The realization arrived the way most important realizations do: sideways, during an unrelated conversation, while everyone was thinking about something else.
Jay was explaining a scenario failure to Navan. An agent had called the Jira twin with a request that should have returned a paginated list of issues. The twin returned the first page correctly but included a nextPage token that didn't work. The agent followed the token, got a 400 error, and the scenario failed.
"The pagination token is wrong," Jay said. "The twin is generating it but not storing it properly. When the agent comes back with the token, the twin doesn't recognize it."
"So the twin has a bug," Navan said.
"Yes. But here's the thing—I went to write up the bug, and I realized I wasn't writing a bug report. I was writing a specification. The description of how pagination should work, the expected token lifecycle, the correct behavior when a token is reused or expired—it read exactly like a spec document."
Justin looked up from across the room. "Say that again."
"The twin bug report reads like a specification. Because the twin IS a specification. It's an executable specification of how Jira's API should behave. When the twin has a bug, what's actually happening is that the specification is incomplete or incorrect. Fixing the bug is the same as refining the spec."
The room went quiet for a moment. Not the uncomfortable quiet of disagreement but the productive quiet of an idea settling into place.
"We've been thinking of the twins as test doubles," Justin said. "Stand-ins for real services. But they're more than that. A test double only needs to return the right answers for the tests you've written. The twins try to return the right answer for every possible input. That's not a test double. That's a specification."
"An executable specification," Navan added. "You can run it. You can query it. You can ask it how the service should behave in any situation, and it will show you."
"Better than a written specification," Jay said. "A written spec has ambiguities. You read a paragraph about pagination and two engineers interpret it two different ways. The twin has no ambiguity. You send a request, you get a response. That response IS the specification. There's no interpretation needed."
Justin stood up and walked to the window. He did this when he was thinking about something that changed the shape of the project. "If the twins are specifications, then improving twin fidelity isn't a testing activity. It's a specification activity. We're not building better test infrastructure. We're building a more complete and accurate description of how these services work."
"And the scenarios," Jay continued, following the thread, "aren't test cases. They're validation probes against the specification. They verify that the spec—the twin—correctly describes the world."
"Which makes the factory's methodology something like executable specification-driven development," Navan said. He reached for his notebook and started writing. "The NLSpec drives the agents. The twins specify the environment. The scenarios validate the specification. Everything is specification, all the way down."

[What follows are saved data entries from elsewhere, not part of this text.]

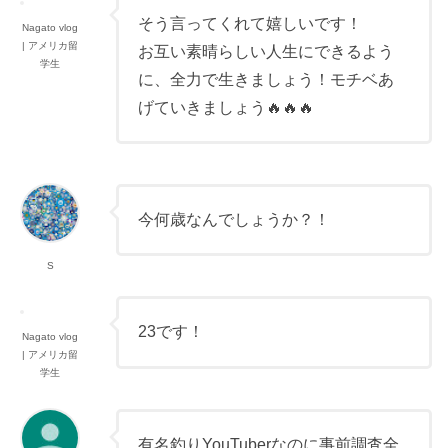
そう言ってくれて嬉しいです！
Nagato vlog
| アメリカ留
お互い素晴らしい人生にできるよう
学生
に、全力で生きましょう！モチベあ
げていきましょう🔥🔥🔥
今何歳なんでしょうか？！
S
23です！
Nagato vlog
| アメリカ留
学生
有名釣りYouTuberなのに事前調査全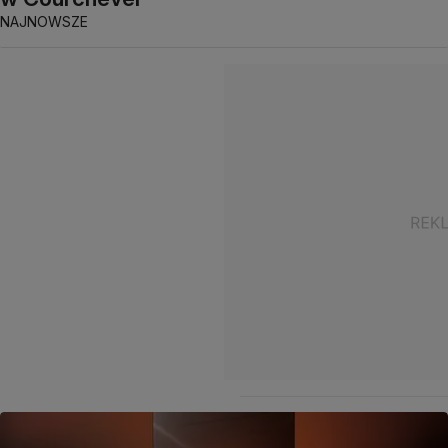
NAJNOWSZE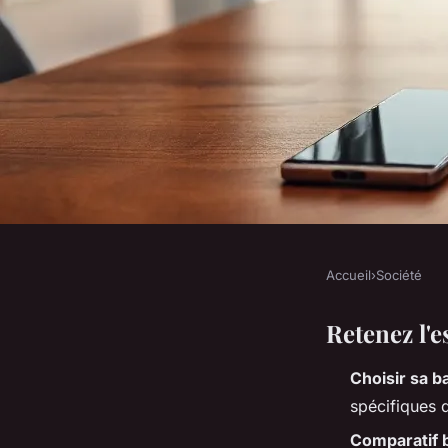
Accueil
›
Société
SOCIÉTÉ
Top 5 banques pour 
Retenez l'e
Choisir sa 
en 2024 : notre séle
spécifiques d
Comparatif 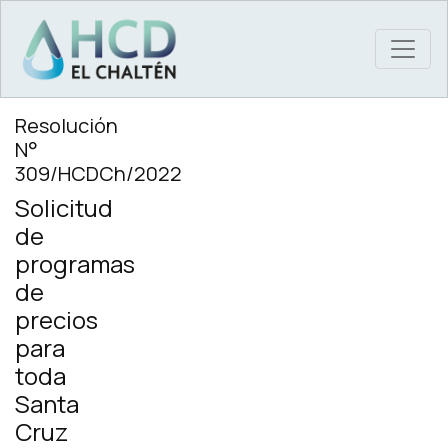
MAIN NAVIGATION
Resolución
N°
309/HCDCh/2022
Solicitud
de
programas
de
precios
para
toda
Santa
Cruz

Justin turned from the window. "Write that up. Not as code. Not as a spec. As a blog post. I think other people need to hear this."
Jay opened his laptop. Navan kept writing in his notebook. They worked in parallel, each capturing the same idea in their own way, which felt appropriately specification-like.
The twins as executable specifications rather than test doubles. This is the kind of conceptual shift that reframes everything. The whole DTU series has been building to this insight.